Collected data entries

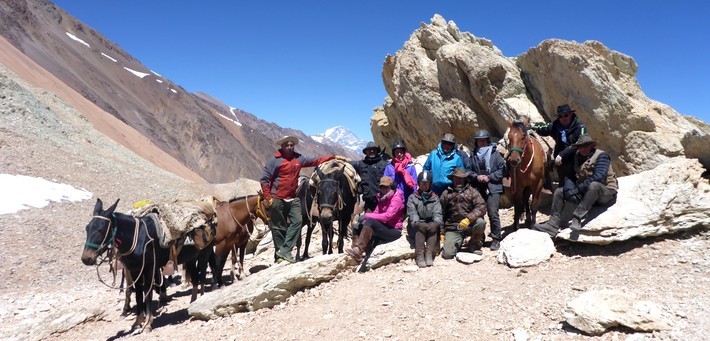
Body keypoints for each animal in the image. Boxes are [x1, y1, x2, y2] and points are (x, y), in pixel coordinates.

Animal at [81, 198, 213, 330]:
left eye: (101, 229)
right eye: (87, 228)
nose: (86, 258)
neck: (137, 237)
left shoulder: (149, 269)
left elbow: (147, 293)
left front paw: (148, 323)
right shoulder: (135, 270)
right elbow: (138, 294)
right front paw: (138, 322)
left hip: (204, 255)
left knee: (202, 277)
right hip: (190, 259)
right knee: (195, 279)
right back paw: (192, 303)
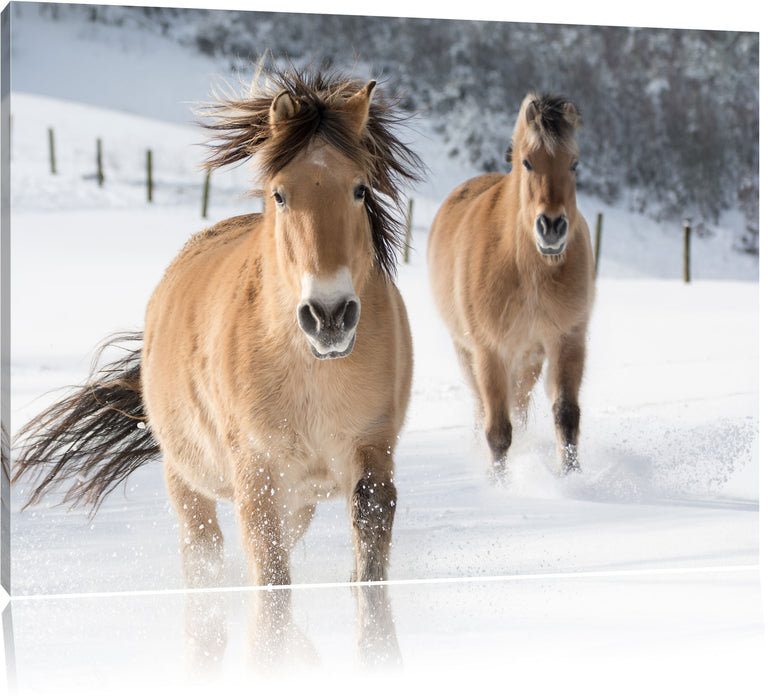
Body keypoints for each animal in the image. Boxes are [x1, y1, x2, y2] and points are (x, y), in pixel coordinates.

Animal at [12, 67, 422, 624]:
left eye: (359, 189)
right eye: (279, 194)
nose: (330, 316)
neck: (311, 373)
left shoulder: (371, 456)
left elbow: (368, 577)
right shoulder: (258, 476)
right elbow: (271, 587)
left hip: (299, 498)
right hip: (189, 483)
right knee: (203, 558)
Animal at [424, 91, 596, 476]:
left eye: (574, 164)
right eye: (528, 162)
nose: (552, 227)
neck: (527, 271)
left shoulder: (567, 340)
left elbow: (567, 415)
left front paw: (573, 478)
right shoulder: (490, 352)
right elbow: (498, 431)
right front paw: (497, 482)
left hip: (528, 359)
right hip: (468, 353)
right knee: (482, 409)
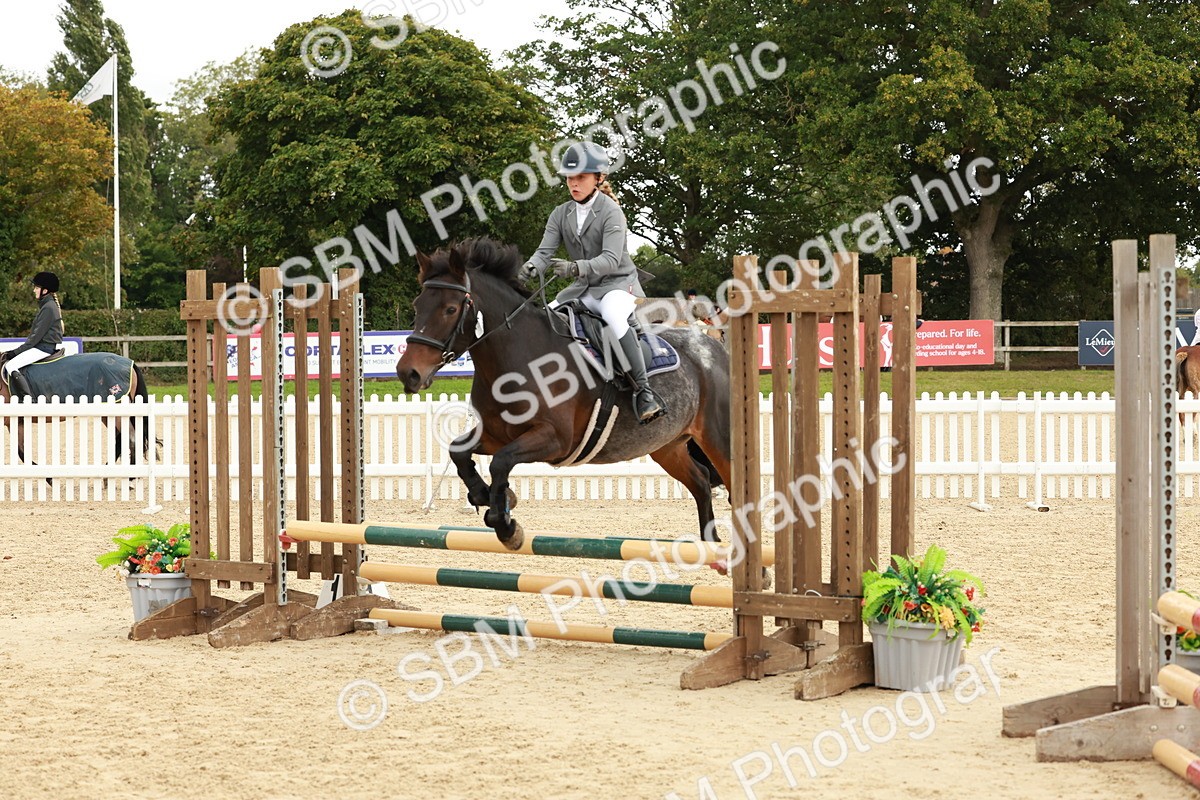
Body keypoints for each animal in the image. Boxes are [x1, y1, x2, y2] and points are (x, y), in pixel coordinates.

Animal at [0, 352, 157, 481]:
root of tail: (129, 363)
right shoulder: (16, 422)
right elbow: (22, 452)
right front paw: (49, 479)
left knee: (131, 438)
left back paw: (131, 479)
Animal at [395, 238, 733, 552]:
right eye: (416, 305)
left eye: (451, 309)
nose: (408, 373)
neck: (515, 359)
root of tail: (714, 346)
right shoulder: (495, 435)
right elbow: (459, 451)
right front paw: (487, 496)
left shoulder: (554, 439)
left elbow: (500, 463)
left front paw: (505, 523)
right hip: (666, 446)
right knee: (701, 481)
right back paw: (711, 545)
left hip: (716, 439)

---

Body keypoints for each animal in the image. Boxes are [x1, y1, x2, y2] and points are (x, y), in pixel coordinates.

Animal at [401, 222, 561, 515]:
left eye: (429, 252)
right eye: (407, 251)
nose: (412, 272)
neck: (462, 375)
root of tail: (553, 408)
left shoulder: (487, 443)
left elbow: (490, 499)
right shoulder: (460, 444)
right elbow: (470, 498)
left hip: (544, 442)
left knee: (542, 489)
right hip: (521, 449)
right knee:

==

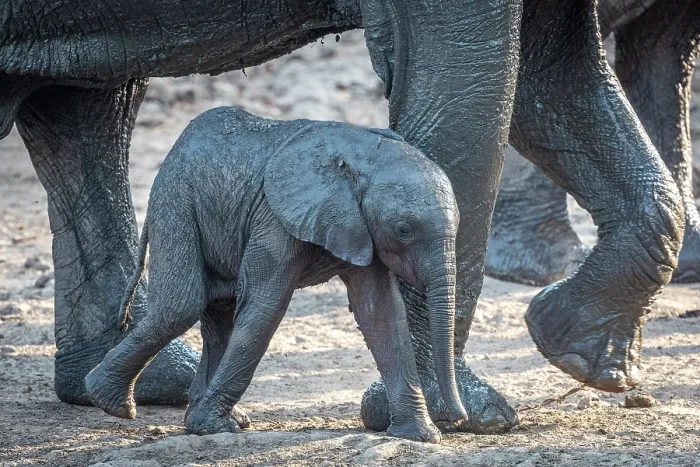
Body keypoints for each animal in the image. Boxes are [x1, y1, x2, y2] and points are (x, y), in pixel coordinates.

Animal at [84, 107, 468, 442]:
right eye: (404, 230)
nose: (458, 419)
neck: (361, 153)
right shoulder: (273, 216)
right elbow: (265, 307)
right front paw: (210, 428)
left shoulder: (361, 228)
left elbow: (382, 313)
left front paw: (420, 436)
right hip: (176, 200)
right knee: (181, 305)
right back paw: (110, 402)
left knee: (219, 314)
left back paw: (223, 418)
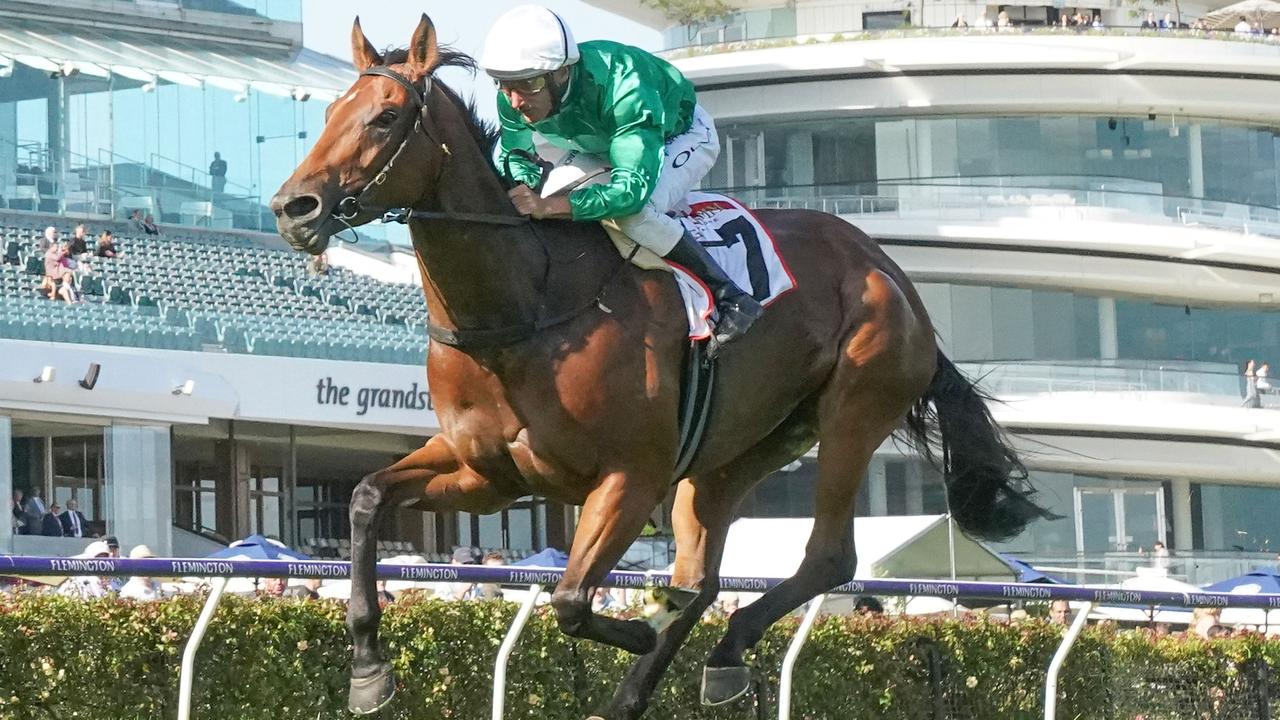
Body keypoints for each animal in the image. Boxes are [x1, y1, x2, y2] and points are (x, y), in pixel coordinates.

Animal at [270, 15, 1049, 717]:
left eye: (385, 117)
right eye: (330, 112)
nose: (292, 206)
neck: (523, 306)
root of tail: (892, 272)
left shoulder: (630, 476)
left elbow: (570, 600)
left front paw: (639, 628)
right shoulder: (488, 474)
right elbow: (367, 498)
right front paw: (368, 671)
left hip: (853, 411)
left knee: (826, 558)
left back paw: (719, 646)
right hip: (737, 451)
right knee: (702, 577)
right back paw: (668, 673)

* Your goal: Look through the data above for lines holding the word "knee". State how many there are and nothing else.

* Exercise solution: 12